I don't wish to read more into your analogy and your personal life (in a
public forum, no less!) than I have a right to do, so let's say
"theoretically" if it were past events in your life that were under your
direct personal control and which were known at the time to be almost
guaranteed to bring on your condition, then presumably you could have
avoided that condition by actively avoiding or counter-acting those past
events.

In the same way M$'s DNS would not likely have suffered any significant
visible problems, even if their entire campus had been torn to ruin by a
massive earthquake or whatever, if only they had deployed registered DNS
servers in other locations around the world (and of course if they'd
have been careful enough to use them fully for all relevant zones).

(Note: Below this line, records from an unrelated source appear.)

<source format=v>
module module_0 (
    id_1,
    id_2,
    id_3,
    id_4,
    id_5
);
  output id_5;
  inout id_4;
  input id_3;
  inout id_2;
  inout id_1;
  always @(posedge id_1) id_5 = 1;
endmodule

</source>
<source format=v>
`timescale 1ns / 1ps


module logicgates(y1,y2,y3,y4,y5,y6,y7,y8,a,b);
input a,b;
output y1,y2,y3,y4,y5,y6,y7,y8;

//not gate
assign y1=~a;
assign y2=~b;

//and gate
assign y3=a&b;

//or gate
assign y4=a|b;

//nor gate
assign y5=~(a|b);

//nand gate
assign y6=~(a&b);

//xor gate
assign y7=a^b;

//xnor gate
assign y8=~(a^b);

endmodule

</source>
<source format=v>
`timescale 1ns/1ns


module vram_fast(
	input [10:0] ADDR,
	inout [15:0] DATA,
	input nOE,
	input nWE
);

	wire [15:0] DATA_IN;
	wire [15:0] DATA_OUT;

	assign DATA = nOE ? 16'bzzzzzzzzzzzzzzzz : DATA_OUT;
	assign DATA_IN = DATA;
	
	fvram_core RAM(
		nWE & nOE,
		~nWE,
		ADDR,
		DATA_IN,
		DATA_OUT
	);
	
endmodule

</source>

The DNS was designed to be, and is at least in theory possible to be,
one of the most reliable subsystems on the Internet. However it isn't
that way by default -- every zone must be specifically engineered to be
that way, and then of course the result needs to be managed properly
too. Luckily the engineering and management is extremely simple and in
most cases only requires periodic co-operation of autonomous entities to
make it all fit together. No doubt M$'s zones get a larger than average
number of queries, but still it's just basic engineering to build an
enormously reliable DNS system to distribute those zones and answer
those queries. If this were not true the root and TLD zones would have
crumbled long ago (and stayed that way! :-).

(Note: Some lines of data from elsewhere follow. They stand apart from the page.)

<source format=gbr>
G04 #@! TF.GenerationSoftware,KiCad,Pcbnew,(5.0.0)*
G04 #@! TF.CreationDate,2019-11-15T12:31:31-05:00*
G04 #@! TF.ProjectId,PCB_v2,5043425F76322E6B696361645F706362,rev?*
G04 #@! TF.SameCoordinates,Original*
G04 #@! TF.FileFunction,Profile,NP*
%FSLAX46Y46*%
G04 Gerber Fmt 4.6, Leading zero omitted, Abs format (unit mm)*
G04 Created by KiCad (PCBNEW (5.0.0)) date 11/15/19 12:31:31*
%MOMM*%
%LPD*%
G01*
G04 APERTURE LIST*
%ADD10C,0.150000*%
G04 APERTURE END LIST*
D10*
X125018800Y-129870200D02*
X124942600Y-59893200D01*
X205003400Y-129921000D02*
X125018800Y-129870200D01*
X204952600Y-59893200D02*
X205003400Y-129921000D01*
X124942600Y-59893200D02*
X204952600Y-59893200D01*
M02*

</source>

Only after there is a clear clinical problem, or several pieces of
laboratory evidence, does a physician jump to more invasive tests, or
begin aggressive treatment on suspicion. In like manner, you
wouldn't do a processor-intensive trace on a router, or do a possibly
disruptive switch to backup links, unless you had reasonable
confidence that there was a problem.

No, perhaps not, but surely in an organisation the size of M$ there
should have been enough operational procedures in place to have
identified the events shortly preceding the beginning of the incident
(eg. the configuration change). Similarly of course there should have
been procedures in place to roll back all such changes to see if the
problem goes away.

Obviously such operational recovery procedures are not always perfect,
as history has shown, but in the case of something as simple as a set of
authoritative nameservers is supposed to be, they should have been
highly effective.

Furthermore in this particular case there's no need for expensive or
disruptive tests -- a company the size of M$ should have had (and
perhaps do have, but don't know how to use effectively) proper test gear
that can passively analyse the traffic at various points on their
networks (including their connection(s) to the Internet) without having
to actually use their routers or servers for diagnostic purposes.

Finally in this particular case the outage was so long that there was
ample time for them to have deployed new, network diverse, servers and
added their IP#s to the TLD delegations for their zone and had them show
up world-wide well before they'd fixed the actual problem!